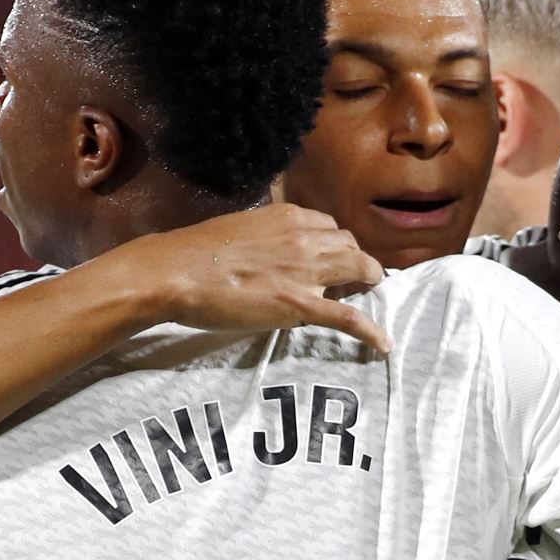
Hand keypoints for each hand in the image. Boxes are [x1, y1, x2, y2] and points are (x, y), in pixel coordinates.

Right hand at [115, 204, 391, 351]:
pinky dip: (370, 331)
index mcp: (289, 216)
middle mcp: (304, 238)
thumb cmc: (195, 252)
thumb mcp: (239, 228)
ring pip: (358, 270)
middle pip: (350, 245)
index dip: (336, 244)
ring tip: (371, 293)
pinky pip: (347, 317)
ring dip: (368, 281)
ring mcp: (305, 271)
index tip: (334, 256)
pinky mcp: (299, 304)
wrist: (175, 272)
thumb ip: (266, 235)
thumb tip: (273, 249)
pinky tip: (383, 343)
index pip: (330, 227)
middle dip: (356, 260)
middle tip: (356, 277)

──────────

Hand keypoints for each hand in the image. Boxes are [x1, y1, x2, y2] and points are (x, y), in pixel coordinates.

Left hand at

──────────

Copy each line above that has the word "index".

index mcp: (289, 216)
index dip: (336, 244)
index tip: (334, 256)
index pip: (330, 227)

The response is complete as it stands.